Records to process ::
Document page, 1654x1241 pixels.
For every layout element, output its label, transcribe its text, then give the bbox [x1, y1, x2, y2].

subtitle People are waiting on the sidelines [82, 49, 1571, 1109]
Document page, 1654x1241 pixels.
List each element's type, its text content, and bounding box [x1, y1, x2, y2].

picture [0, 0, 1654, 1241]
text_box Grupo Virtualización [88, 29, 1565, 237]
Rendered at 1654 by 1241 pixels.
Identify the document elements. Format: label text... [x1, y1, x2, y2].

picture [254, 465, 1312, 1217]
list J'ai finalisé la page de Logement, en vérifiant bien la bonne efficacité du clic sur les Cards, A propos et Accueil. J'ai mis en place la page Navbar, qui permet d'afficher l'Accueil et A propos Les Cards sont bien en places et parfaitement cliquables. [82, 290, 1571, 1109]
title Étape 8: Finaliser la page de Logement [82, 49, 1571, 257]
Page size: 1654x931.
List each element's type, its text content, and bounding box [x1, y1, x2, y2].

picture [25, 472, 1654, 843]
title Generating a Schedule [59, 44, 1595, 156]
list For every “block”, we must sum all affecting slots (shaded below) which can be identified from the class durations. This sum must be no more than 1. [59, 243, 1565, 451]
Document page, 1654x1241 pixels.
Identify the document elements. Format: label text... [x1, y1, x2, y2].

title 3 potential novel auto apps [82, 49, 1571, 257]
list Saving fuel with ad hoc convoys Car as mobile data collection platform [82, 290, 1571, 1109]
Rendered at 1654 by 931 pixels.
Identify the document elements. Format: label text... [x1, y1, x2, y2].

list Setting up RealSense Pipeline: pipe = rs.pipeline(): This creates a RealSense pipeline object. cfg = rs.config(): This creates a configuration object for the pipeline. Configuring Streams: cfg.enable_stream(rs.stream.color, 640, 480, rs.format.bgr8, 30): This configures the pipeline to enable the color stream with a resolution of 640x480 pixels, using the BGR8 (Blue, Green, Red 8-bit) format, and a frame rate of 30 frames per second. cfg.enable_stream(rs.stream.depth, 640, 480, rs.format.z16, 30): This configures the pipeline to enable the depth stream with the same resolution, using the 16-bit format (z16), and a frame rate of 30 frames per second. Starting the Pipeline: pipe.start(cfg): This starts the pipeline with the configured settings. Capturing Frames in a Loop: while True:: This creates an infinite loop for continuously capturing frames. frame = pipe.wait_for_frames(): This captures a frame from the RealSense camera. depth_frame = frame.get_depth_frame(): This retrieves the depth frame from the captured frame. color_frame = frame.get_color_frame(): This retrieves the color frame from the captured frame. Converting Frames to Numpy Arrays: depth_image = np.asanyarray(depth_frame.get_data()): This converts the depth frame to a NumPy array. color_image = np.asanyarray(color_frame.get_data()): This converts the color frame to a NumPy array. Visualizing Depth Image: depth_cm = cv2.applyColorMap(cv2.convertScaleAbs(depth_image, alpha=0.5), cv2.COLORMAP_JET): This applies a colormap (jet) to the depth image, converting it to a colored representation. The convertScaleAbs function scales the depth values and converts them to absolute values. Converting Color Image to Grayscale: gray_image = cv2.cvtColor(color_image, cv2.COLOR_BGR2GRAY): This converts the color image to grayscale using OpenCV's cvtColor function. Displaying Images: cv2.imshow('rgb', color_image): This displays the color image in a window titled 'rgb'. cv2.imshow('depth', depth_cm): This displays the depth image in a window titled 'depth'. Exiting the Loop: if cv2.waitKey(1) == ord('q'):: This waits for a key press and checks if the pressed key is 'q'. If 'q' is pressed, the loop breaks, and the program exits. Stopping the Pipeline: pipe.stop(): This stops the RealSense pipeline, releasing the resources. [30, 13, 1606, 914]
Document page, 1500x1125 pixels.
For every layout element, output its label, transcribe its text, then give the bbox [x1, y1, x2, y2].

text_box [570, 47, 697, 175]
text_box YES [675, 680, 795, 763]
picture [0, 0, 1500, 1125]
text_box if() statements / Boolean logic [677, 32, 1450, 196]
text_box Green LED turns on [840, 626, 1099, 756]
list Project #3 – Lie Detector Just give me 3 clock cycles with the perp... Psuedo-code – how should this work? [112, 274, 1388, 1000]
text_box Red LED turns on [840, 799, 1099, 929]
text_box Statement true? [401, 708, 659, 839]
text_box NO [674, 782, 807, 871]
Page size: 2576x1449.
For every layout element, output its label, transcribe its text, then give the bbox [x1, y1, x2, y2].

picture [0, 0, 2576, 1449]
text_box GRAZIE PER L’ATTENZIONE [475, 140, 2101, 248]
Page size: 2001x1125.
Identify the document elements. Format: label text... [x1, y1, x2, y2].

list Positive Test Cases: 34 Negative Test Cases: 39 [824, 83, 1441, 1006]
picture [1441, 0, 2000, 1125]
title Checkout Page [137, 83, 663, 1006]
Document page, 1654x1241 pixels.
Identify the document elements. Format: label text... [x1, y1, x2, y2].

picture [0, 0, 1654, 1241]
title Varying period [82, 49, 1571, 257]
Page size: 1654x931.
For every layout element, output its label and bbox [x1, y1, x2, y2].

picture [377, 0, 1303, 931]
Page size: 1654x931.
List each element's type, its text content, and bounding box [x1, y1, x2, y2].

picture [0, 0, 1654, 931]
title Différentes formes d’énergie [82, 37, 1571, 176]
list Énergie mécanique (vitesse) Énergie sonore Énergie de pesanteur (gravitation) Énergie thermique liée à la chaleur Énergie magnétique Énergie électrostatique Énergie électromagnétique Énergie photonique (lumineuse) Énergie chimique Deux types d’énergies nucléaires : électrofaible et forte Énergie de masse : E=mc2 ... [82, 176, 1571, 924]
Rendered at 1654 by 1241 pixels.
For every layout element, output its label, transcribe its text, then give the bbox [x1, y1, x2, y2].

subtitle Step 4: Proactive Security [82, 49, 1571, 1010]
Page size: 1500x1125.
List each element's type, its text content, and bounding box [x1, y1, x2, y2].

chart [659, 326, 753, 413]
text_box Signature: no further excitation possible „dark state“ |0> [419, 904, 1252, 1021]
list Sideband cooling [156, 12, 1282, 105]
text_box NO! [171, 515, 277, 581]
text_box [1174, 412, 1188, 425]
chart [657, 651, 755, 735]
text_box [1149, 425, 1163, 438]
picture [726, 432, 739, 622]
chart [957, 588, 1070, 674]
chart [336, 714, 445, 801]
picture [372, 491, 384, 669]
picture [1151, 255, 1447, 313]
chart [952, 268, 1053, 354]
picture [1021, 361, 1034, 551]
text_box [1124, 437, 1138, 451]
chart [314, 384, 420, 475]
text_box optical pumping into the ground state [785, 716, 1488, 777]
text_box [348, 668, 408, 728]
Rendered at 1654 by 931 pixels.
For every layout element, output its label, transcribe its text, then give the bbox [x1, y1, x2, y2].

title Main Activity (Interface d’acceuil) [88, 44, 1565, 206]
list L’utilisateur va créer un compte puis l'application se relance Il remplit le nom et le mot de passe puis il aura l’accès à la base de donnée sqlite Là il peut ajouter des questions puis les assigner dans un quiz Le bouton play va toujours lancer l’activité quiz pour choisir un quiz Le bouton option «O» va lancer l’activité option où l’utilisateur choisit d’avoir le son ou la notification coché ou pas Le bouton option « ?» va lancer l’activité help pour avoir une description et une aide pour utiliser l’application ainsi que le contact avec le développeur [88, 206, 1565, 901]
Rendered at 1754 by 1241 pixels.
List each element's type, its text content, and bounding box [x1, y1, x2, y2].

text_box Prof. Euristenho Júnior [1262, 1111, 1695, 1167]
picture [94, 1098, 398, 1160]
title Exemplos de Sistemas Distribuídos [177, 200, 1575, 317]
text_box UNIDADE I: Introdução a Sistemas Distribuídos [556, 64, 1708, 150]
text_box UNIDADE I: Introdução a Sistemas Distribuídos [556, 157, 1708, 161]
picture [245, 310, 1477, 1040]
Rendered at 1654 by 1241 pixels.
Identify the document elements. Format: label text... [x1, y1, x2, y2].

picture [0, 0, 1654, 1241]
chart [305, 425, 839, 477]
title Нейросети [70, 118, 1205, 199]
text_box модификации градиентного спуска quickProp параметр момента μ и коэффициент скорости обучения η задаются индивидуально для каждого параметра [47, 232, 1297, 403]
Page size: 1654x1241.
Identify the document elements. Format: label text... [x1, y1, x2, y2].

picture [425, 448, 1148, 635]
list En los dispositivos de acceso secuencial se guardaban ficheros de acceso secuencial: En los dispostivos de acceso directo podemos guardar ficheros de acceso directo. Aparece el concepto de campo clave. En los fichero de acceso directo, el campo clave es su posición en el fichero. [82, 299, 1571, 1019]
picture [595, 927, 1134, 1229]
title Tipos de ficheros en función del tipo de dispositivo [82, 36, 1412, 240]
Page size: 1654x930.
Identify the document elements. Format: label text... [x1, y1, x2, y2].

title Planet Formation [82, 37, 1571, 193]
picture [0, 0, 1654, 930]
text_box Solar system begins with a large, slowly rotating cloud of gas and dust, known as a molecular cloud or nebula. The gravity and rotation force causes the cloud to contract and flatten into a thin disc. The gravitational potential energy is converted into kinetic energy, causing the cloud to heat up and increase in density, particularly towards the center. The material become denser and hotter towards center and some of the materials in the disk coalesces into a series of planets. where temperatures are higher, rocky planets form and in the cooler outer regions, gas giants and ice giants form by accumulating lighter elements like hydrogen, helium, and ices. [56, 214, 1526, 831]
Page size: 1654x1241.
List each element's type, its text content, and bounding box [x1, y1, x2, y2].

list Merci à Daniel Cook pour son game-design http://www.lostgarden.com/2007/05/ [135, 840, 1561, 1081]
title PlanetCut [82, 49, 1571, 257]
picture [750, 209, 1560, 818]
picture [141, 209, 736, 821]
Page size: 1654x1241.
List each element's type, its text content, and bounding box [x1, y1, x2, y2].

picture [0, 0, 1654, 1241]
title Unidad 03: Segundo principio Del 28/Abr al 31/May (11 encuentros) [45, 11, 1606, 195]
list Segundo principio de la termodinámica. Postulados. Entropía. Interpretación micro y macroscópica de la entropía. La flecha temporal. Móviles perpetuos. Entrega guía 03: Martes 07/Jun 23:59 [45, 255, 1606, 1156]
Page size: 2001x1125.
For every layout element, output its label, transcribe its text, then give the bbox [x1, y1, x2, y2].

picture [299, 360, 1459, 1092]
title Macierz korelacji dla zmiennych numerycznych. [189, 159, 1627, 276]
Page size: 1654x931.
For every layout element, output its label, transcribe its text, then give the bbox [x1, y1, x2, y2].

Stated task ::
Reproduce verbatim the entries beginning with the line containing "Page size: 1500x1125." and continuing through the line containing "text_box [348, 668, 408, 728]".

Written response ::
Page size: 1500x1125.
List each element's type, its text content, and bounding box [x1, y1, x2, y2].

chart [659, 326, 753, 413]
text_box Signature: no further excitation possible „dark state“ |0> [419, 904, 1252, 1021]
list Sideband cooling [156, 12, 1282, 105]
text_box NO! [171, 515, 277, 581]
text_box [1174, 412, 1188, 425]
chart [657, 651, 755, 735]
text_box [1149, 425, 1163, 438]
picture [726, 432, 739, 622]
chart [957, 588, 1070, 674]
chart [336, 714, 445, 801]
picture [372, 491, 384, 669]
picture [1151, 255, 1447, 313]
chart [952, 268, 1053, 354]
picture [1021, 361, 1034, 551]
text_box [1124, 437, 1138, 451]
chart [314, 384, 420, 475]
text_box optical pumping into the ground state [785, 716, 1488, 777]
text_box [348, 668, 408, 728]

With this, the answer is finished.